Secure America's Skies: The Need for Guaranteed TSA & ATC Funding

Protect Aviation Workers

Demand that Congress pass permanent safeguards ensuring safety personnel are paid during government disruptions.

The People Who Keep U.S. Aviation Safe Can't Afford to Work for Free.

Transportation Security Officers (TSOs) screen nearly a billion passengers a year. Air traffic controllers (ATCs) manage more than 40,000 flights per day in the U.S.

Yet, both workforces are forced to work without pay and used as bargaining chips whenever political battles prevent government operations from being funded on time—a dynamic that has become more and more common in recent years.

What Do Funding Lapses Really Cost?

Fall 2025: 43-Day Government Shutdown

$6.1B
Economic harm from lost travel
6M+
Travelers impacted
10%
Reduction in flight capacity, across 40 airports
10K+
Flights delayed/cancelled
88K
Fewer trips per day

Spring 2026: 76-day DHS shutdown

1100+
TSA officers left
4-6 MONTHS
to train/onboard new officers
3+ HOUR
Wait times in Houston and New Orleans

Real People, Critical Jobs, No Room for Missed Paychecks

TSOs are essential to the safety, security, and reliability of our nation’s travel system. Day after day, they protect millions of travelers and support the flow of commerce that powers the U.S. economy.

At an average annual salary of $40,000, when the government shuts down and these officers must work without getting paid, they are forced to get a second job or rely on community donations to cover basic needs—or they leave the security checkpoint entirely.

When TSA Isn’t Paid, Everyone Pays

1

Industry-wide damage

Airlines, hotels, restaurants, car rentals, tourism operators—all downstream from airport operations, and all feel the pain when air travel is disrupted. The travel industry supports 15 million American jobs.

2

Workforce attrition spiral

Funding lapses drive officer departures → reduced staffing → longer lines → further economic harm. Each lapse compounds the next.

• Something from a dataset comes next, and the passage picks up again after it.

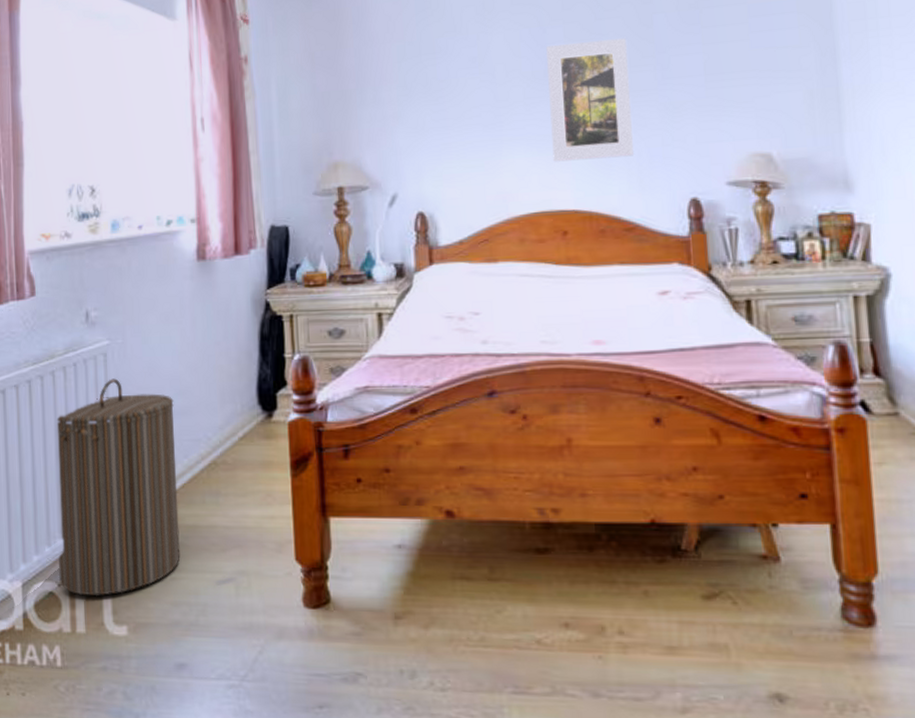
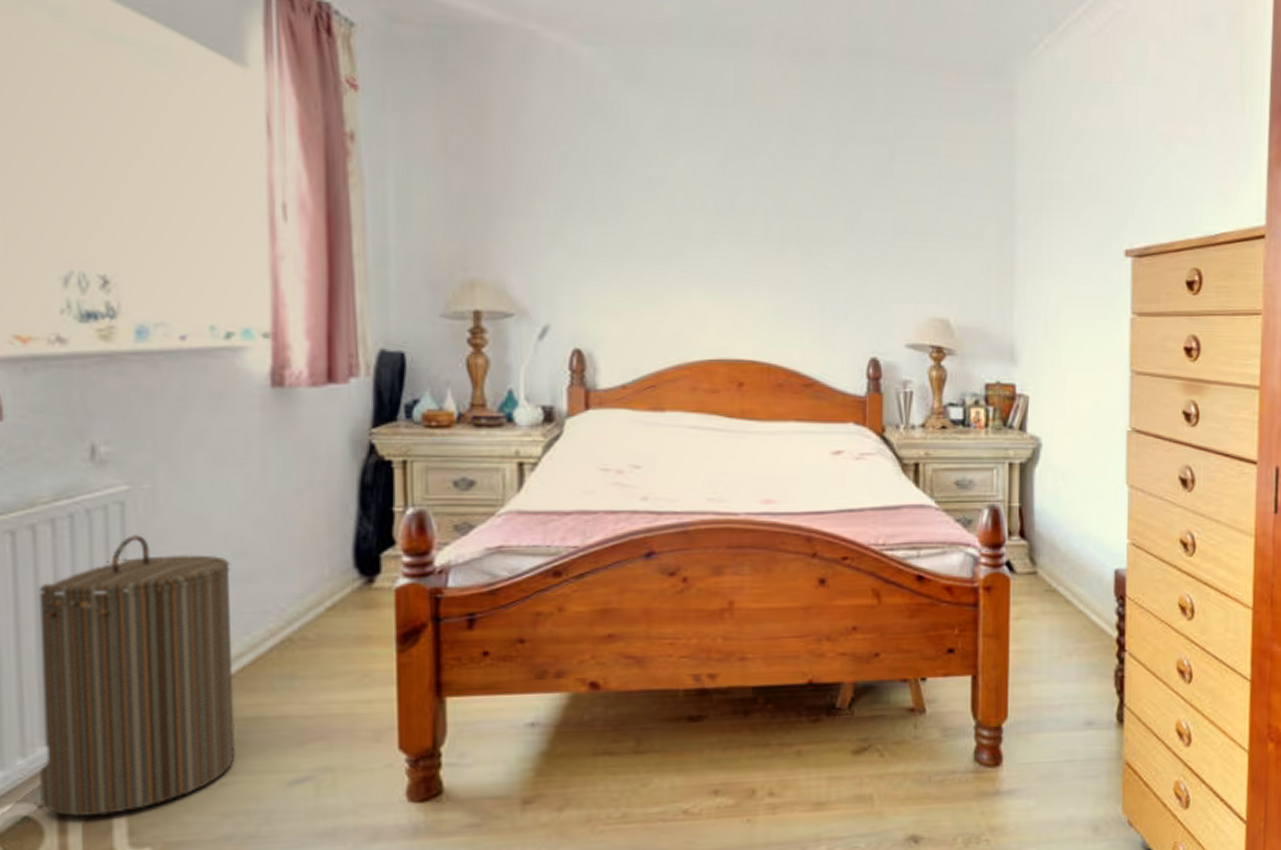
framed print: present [546,38,633,162] -> none [733,178,818,309]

Congress Has the Keys to a Permanent Solution

TSA and ATC funding falls under discretionary appropriations, which is subject to lapse when full-year budgets aren't passed. At the same time, TSOs and ATCs are classified as essential workers and cannot walk off the job, making them uniquely vulnerable to being used as leverage in funding disputes. As we’ve seen, this has happened repeatedly: the 2018/2019 shutdown, the Fall 2025 shutdown and the February-April 2026 DHS shutdown represent a pattern, not an anomaly.


Keep America Flying Act

S. 3031 / H.R. 5851

Guarantees TSA officers and air traffic controllers receive pay during any future government funding lapse, regardless of shutdown status.

Aviation Funding Stability Act

S. 1045

Ensures air traffic controllers continue to be compensated during funding disruptions, protecting the operational backbone of U.S. aviation.

Aviation Funding Solvency Act

H.R. 6086

Companion House legislation ensuring continuity of pay for essential federal aviation workers when annual appropriations lapse

Travel is America’s Economic Engine. It Runs Through the Airport

The U.S. travel industry represents $1.3 trillion and 15 million jobs. None of it functions if the front door – airport security – is understaffed or demoralized.

From major airlines to small-town tourism bureaus, hundreds of businesses and organizations across all 50 states are counting on Congress to resolve this issue permanently – before the next shutdown grinds America’s airports to a halt.